In honor of National Healthcare Supply Chain Week, Headlines sat down with Kristine Komives, the new senior director of Supply Chain Strategy and Procurement. She discussed the role of Supply Chain Services in the response to COVID-19, lessons her teams have learned during the pandemic and what she is most looking forward to in her new position.
Here’s what she had to say:
Q: “Supply Chain Services” is such a generic term. Can you explain exactly what your teams do every day?
KK: The supply chain is really a complex ecosystem of people, relationships, processes and tools to help buy, move and use safe, reliable, and high-quality materials and services to care for patients and families and to keep our staff safe.
Our teams are growing our ability to provide meaningful analytics as a feedback loop to help identify opportunities for improvement not just on cost but also on standardization and utilization practices as well as driving operational efficiencies.

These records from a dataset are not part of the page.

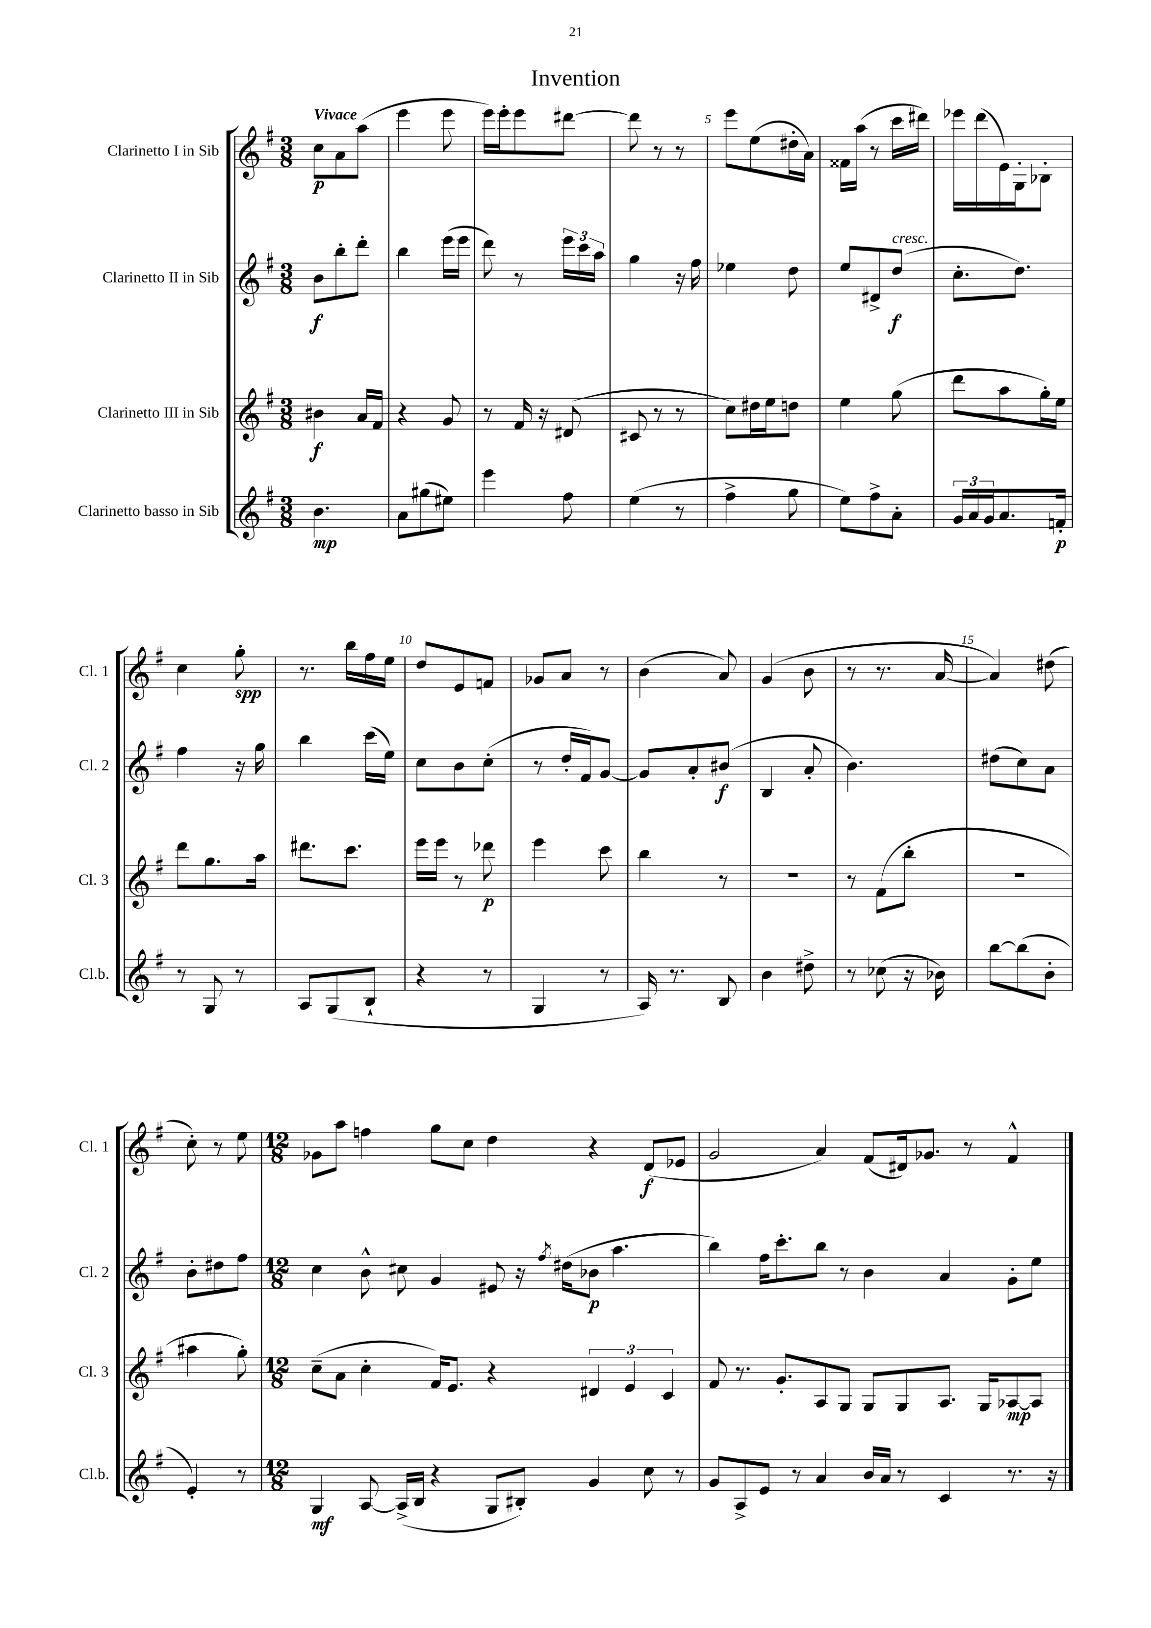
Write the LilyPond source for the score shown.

\header { title = "Invention" }
<<
\new StaffGroup <<
\new Staff = "s0" \with { instrumentName = "Clarinetto I in Sib" shortInstrumentName = "Cl. 1" } {
    \clef treble \key g \major \numericTimeSignature \time 3/8 \tempo "Vivace"
    c''8\p a'8 a''8( |
    e'''4 e'''8 |
    e'''16) e'''16-. e'''8 dis'''8~ |
    dis'''8 r8 r8 |
    e'''8 e''8( dis''16-. a'16) |
    fisis'16 a''16( r8 c'''16 dis'''16) |
    ees'''16 d'''16( e'16) g16-. bes8-. |
    c''4 g''8-.\spp |
    r8. b''16 fis''16 e''16 |
    d''8 e'8 f'8 |
    ges'8 a'8 r8 |
    b'4( a'8) |
    g'4( b'8 |
    r8 r8. a'16~ |
    a'4) dis''8( |
    c''8-.) r8 e''8 |
    \numericTimeSignature \time 12/8 ges'8 a''8 f''4 g''8 c''8 d''4 r4 d'8\f( ees'8 |
    g'2 a'4) fis'8( dis'16) ges'8. r8 fis'4-^ \bar "|." |
}
\new Staff = "s1" \with { instrumentName = "Clarinetto II in Sib" shortInstrumentName = "Cl. 2" } {
    \clef treble \key g \major \numericTimeSignature \time 3/8
    b'8\f b''8-. d'''8-. |
    b''4 e'''16( e'''16 |
    d'''8) r8 \tuplet 3/2 { e'''16 c'''16 a''16 } |
    g''4 r16 fis''16 |
    ees''4 d''8 |
    e''8 dis'8-> d''8\f^\markup { \italic "cresc." }( |
    c''8.-. d''8.) |
    fis''4 r16 g''16 |
    b''4 c'''16( e''16) |
    c''8 b'8 c''8-.( |
    r8 d''16-. fis'16) g'8~ |
    g'8 a'8-. bis'8\f( |
    b4 a'8-. |
    b'4.) |
    dis''8( c''8) a'8 |
    b'8-. dis''8 fis''8 |
    \numericTimeSignature \time 12/8 c''4 b'8-^ cis''8 g'4 eis'8 r16 \acciaccatura { fis''8 } dis''16( bes'8\p a''4. |
    b''4) fis''16 c'''8.-. b''8 r8 b'4 a'4 g'8-. e''8 \bar "|." |
}
\new Staff = "s2" \with { instrumentName = "Clarinetto III in Sib" shortInstrumentName = "Cl. 3" } {
    \clef treble \key g \major \numericTimeSignature \time 3/8
    bis'4\f a'16 fis'16 |
    r4 g'8 |
    r8 fis'16 r16 dis'8( |
    cis'8 r8 r8 |
    c''8) dis''16 e''16 d''8 |
    e''4 g''8( |
    d'''8 a''8 g''16-.) e''16 |
    d'''8 g''8. a''16 |
    dis'''8. c'''8. |
    e'''16 e'''16 r8 des'''8\p |
    e'''4 c'''8 |
    b''4 r8 |
    R4. |
    r8 fis'8( b''8-. |
    R4. |
    ais''4 g''8-.) |
    \numericTimeSignature \time 12/8 c''8--( a'8 c''4-. fis'16) e'8. r4 \tuplet 3/2 { dis'4 e'4 c'4 } |
    fis'8 r8. g'8.-. a8 g8 g8 g8 a8. g16 aes8~\mp aes8 \bar "|." |
}
\new Staff = "s3" \with { instrumentName = "Clarinetto basso in Sib" shortInstrumentName = "Cl.b." } {
    \clef treble \key g \major \numericTimeSignature \time 3/8
    b'4.\mp |
    a'8 gis''8( eis''8) |
    e'''4 fis''8 |
    e''4( r8 |
    fis''4-> g''8 |
    e''8) fis''8-> a'8-. |
    \tuplet 3/2 { g'16 a'16 g'16 } a'8. f'16-.\p |
    r8 g8 r8 |
    a8 g8( b8-! |
    r4 r8 |
    g4 r8 |
    a16) r8. b8 |
    b'4 dis''8-> |
    r8 ces''8( r16 bes'16) |
    b''8~ b''8( b'8-. |
    e'4-.) r8 |
    \numericTimeSignature \time 12/8 g4\mf a8~ a16->( b16 r4 g8 bis8-.) g'4 c''8 r8 |
    g'8 a8-> e'8 r8 a'4 b'16 a'16 r8 c'4 r8. r16 \bar "|." |
}
>>
>>
\layout { \context { \Score \override BarNumber.break-visibility = ##(#f #t #t) barNumberVisibility = #(every-nth-bar-number-visible 5) } }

We facilitate selection of products in partnership with faculty and staff. We manage risk through our contracting teams to ensure suppliers deliver the products and performance we need. We are responsible for forecasting and moving product across the chain from point of manufacturing to the point of care. This takes engaged and informed staff, reliable information systems, standard processes and rich analytics to make it all work. These activities are all occurring even while we are still dealing with the ongoing breaks in the global chain.
Q: Your department played a major role in the organization’s response to COVID-19. Can you talk about some of the challenges your teams continue to face and how those challenges are being met?

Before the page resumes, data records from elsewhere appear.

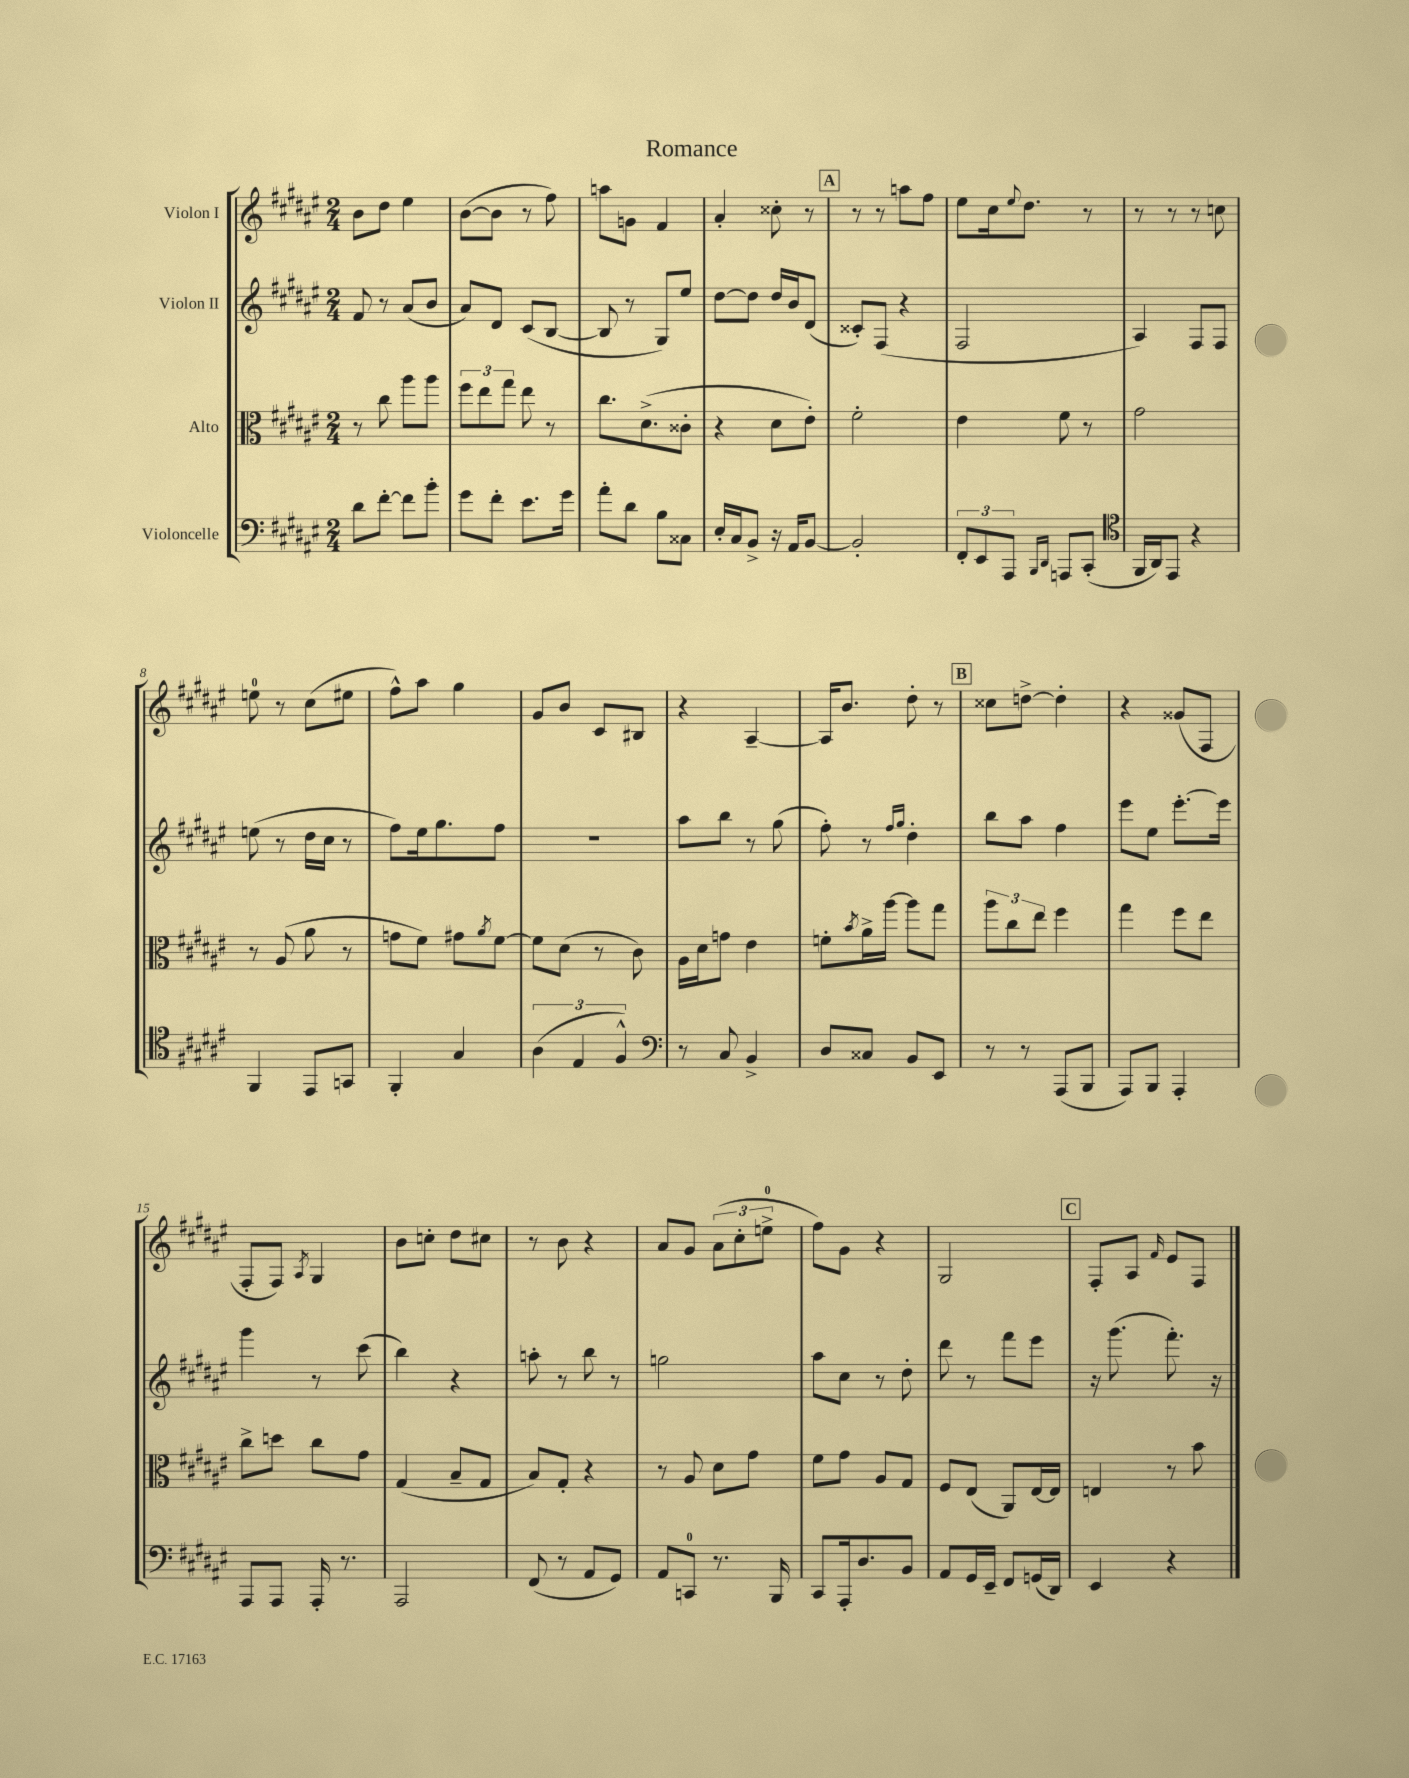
\header { title = "Romance" }
<<
\new StaffGroup <<
\new Staff = "s0" \with { instrumentName = "Violon I" } {
    \clef treble \key fis \major \numericTimeSignature \time 2/4
    b'8 dis''8 eis''4 |
    b'8~( b'8 r8 fis''8) |
    a''8 g'8 fis'4 |
    ais'4-. cisis''8-. r8 |
    \mark \markup { \box "A" } r8 r8 a''8 fis''8 |
    eis''8 cis''16 \appoggiatura { eis''8 } dis''8. r8 |
    r8 r8 r8 c''8 |
    e''8-0 r8 cis''8( eis''8 |
    fis''8-^) ais''8 gis''4 |
    gis'8 b'8 cis'8 bis8 |
    r4 ais4~-- |
    ais16 b'8. dis''8-. r8 |
    \mark \markup { \box "B" } cisis''8 d''8~-> d''4-. |
    r4 gisis'8( fis8 |
    fis8-. fis8) \acciaccatura { ais8 } gis4 |
    b'8 c''8-. dis''8 cis''8 |
    r8 b'8 r4 |
    ais'8 gis'8 \tuplet 3/2 { ais'8( cis''8-. e''8-0-> } |
    fis''8) gis'8 r4 |
    gis2 |
    \mark \markup { \box "C" } fis8-. ais8 \grace { fis'16 } eis'8 fis8 \bar "|." |
}
\new Staff = "s1" \with { instrumentName = "Violon II" } {
    \clef treble \key fis \major \numericTimeSignature \time 2/4
    fis'8 r8 ais'8( b'8 |
    ais'8) dis'8 cis'8( b8~ |
    b8 r8 gis8) eis''8 |
    dis''8~ dis''8 dis''16 b'16 dis'8( |
    \mark \markup { \box "A" } cisis'8-.) fis8( r4 |
    fis2 |
    ais4) fis8 fis8 |
    e''8( r8 dis''16 cis''16 r8 |
    fis''8) eis''16 gis''8. fis''8 |
    R2 |
    ais''8 b''8 r8 gis''8( |
    fis''8-.) r8 \grace { fis''16 gis''16 } dis''4-. |
    \mark \markup { \box "B" } b''8 ais''8 fis''4 |
    eis'''8 eis''8 eis'''8.~-. eis'''16 |
    gis'''4 r8 cis'''8( |
    b''4) r4 |
    a''8-. r8 b''8 r8 |
    g''2 |
    ais''8 cis''8 r8 dis''8-. |
    dis'''8 r8 fis'''8 eis'''8 |
    \mark \markup { \box "C" } r16 gis'''8.( fis'''8.-.) r16 \bar "|." |
}
\new Staff = "s2" \with { instrumentName = "Alto" } {
    \clef alto \key fis \major \numericTimeSignature \time 2/4
    r8 cis''8 ais''8 ais''8 |
    \tuplet 3/2 { fis''8 eis''8 gis''8 } eis''8 r8 |
    cis''8. dis'8.->( cisis'8-. |
    r4 dis'8 eis'8-.) |
    \mark \markup { \box "A" } fis'2-. |
    eis'4 fis'8 r8 |
    gis'2 |
    r8 ais8( ais'8 r8 |
    g'8 fis'8) gis'8 \acciaccatura { ais'8 } fis'8~ |
    fis'8 dis'8( r8 cis'8) |
    ais16 dis'16 g'8 eis'4 |
    f'8-. \acciaccatura { b'8 } ais'16-> ais''16~ ais''8 gis''8 |
    \mark \markup { \box "B" } \tuplet 3/2 { ais''8 cis''8 eis''8 } fis''4 |
    gis''4 fis''8 eis''8 |
    cis''8-> d''8 cis''8 gis'8 |
    gis4( b8-- gis8 |
    b8) gis8-. r4 |
    r8 ais8 dis'8 gis'8 |
    fis'8 gis'8 ais8 gis8 |
    fis8 eis8( ais,8) eis16~ eis16 |
    \mark \markup { \box "C" } e4 r8 b'8 \bar "|." |
}
\new Staff = "s3" \with { instrumentName = "Violoncelle" } {
    \clef bass \key fis \major \numericTimeSignature \time 2/4
    dis'8 fis'8~-. fis'8 b'8-. |
    gis'8 fis'8-. eis'8. gis'16 |
    ais'8-. dis'8 b8 cisis8 |
    eis16-. cis16 b,8-> r16 ais,16 b,8~ |
    \mark \markup { \box "A" } b,2-. |
    \tuplet 3/2 { fis,8-. eis,8 ais,,8 } \grace { b,,16 dis,16 } a,,8 cis,8-.( |
    \clef tenor fis,16 ais,16) eis,8 r4 |
    fis,4 eis,8 g,8 |
    fis,4-. gis4 |
    \tuplet 3/2 { ais4( eis4 fis4-^) } |
    \clef bass r8 cis8 b,4-> |
    dis8 cisis8 b,8 eis,8 |
    \mark \markup { \box "B" } r8 r8 ais,,8( b,,8 |
    ais,,8) b,,8 ais,,4-. |
    ais,,8 ais,,8 ais,,16-. r8. |
    ais,,2 |
    fis,8( r8 ais,8 gis,8) |
    ais,8 c,8-0 r8. b,,16 |
    cis,8 ais,,16-. dis8. b,8 |
    ais,8 gis,16 eis,16-- fis,8 g,16( dis,16) |
    \mark \markup { \box "C" } eis,4 r4 \bar "|." |
}
>>
>>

KK: Many links in the global supply chain are still fractured — product can’t be produced and moved fast enough to meet daily demand. Our teams spend a huge amount of time just to make sure we have sufficient and safe supplies. Products at risk have grown beyond key personal protective equipment and impact almost every category. On any given day we have hundreds of products on substitute. The team works tirelessly to actively communicate and prepare clinical teams for risks as they occur even though we may have very limited notice that products are in short supply.

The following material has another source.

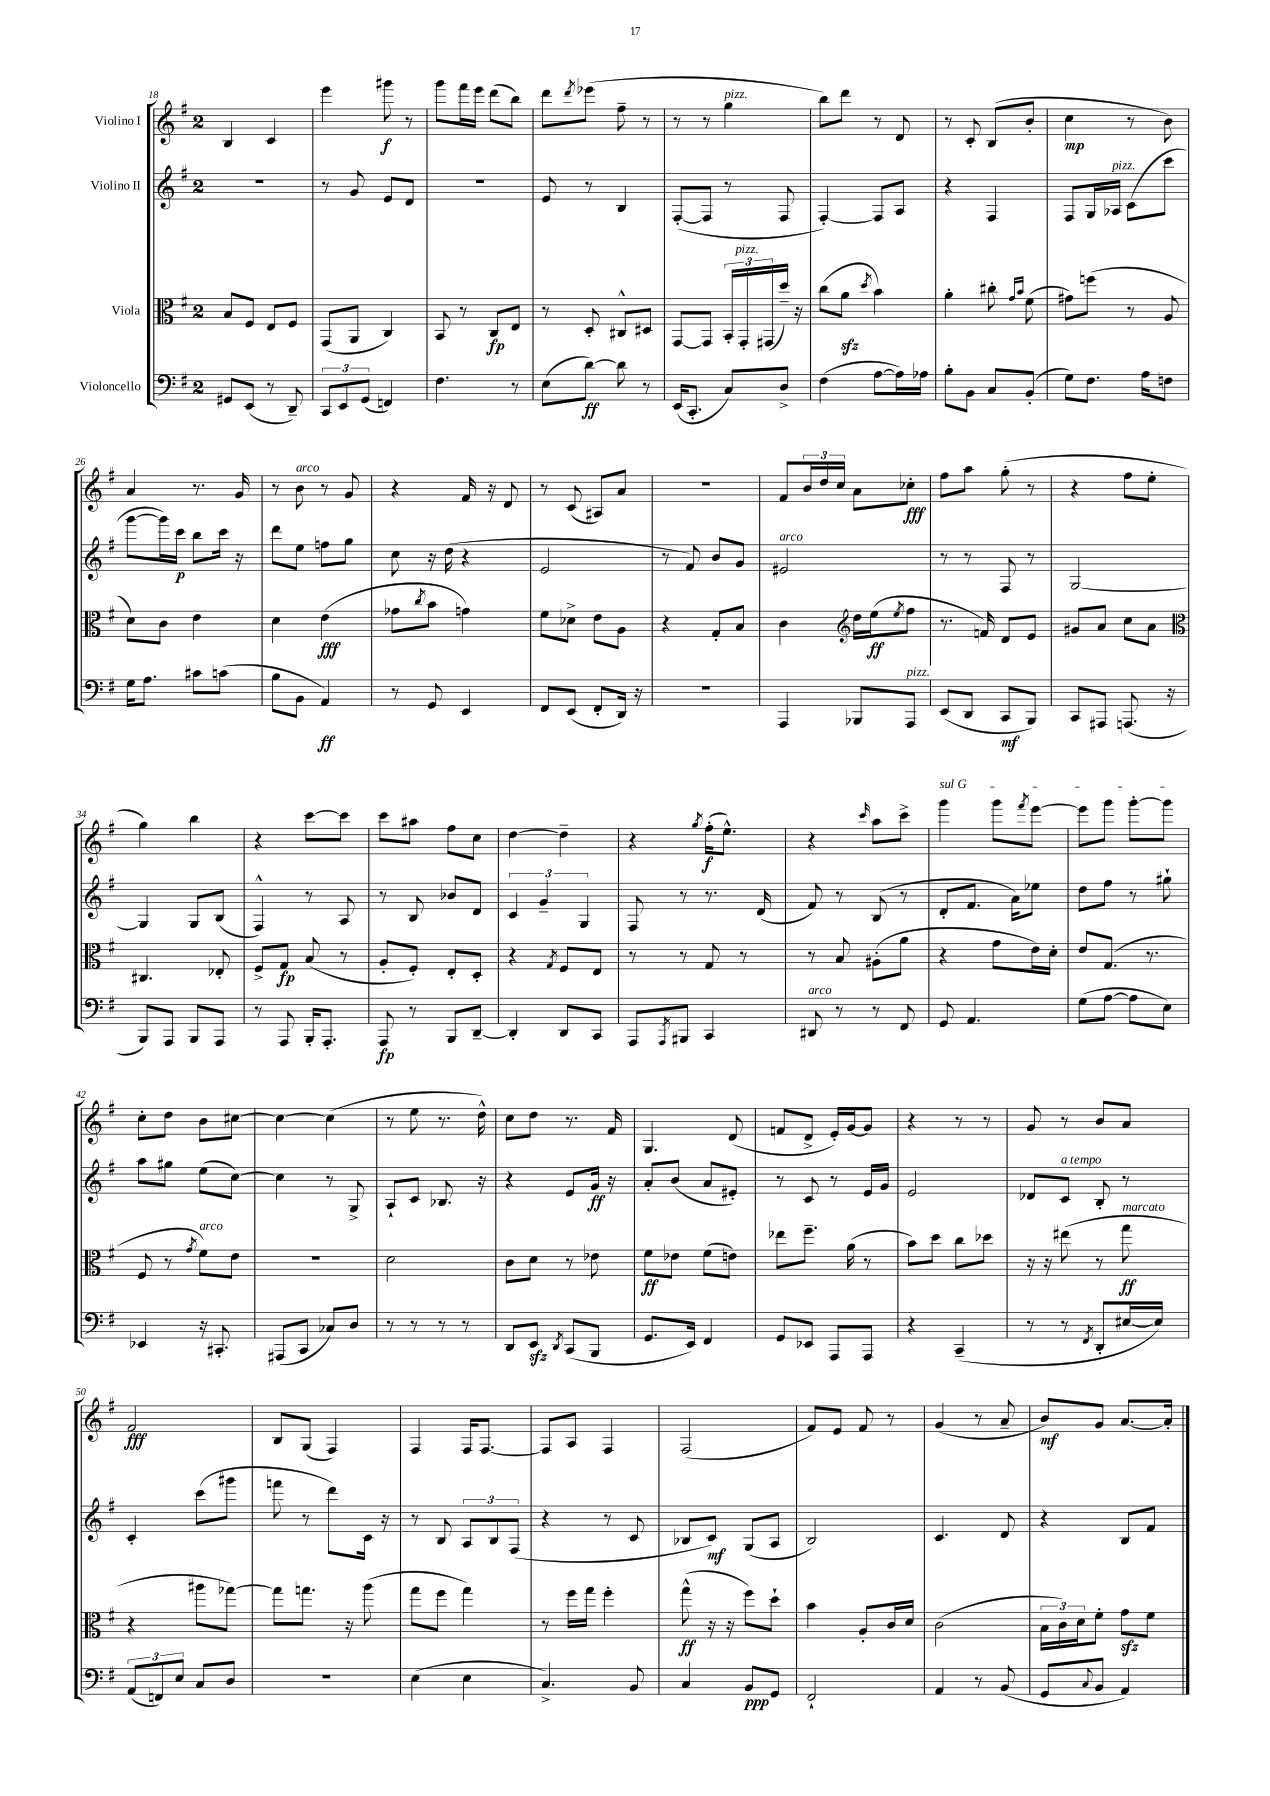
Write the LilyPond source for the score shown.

Q: How will experiences gained during the pandemic benefit Supply Chain Services in the future?
KK: Our relentless focus on building and refining standard process to solve the myriad problems we face every day continues to pay us dividends. The skills we are developing and mastering around continuous improvement and root cause analysis will set the stage for our future development. We continue to grow deep knowledge about the upstream supply chain informing challenging and forward focused dialogue with our supplier partners. It is truly amazing to think that our teams help support the use of such a vast range of supplies from disposable cups all the way to high value spinal implants.
Q: What do you most look forward to in your new role? For instance, are there any exciting new projects in the works for Supply Chain Services?
KK: There is tremendous work all supply chain teams do every day already. My job is to provide continuity for them as we strengthen our BASE for the future. One project our teams are completing right now is the ENFit conversion across the health system. ENFit is a new international design standard to reduce the risk of harm to patients who receive enteral feeding care. The scope of this work is huge: 1,200+ unique supply locations impacted, 188 product changes, the introduction of 76 new products and new clinical practices. There isn’t a team in supply chain who isn’t involved in this work requiring tremendous collaboration with our clinical partners. This is just one of several initiatives our teams are focused on to support our organization.
Q: You’ve been at Michigan Medicine 23 years. What has kept you here for more than two decades?
KK: The team. Talented and courageous individuals committed to continuous growth and development to make health care and health care supply chain better every day.
Q: What do you like to do outside of work?
KK: Setting up visual management inventory systems in my kitchen pantry! Mostly I enjoy spending time with family and friends, even with the added challenge of finding ways to gather safely. Reading fiction and pretending to be a good cook are high on my list, as well.
This week, be sure to thank all the members of the Supply Chain team in your area!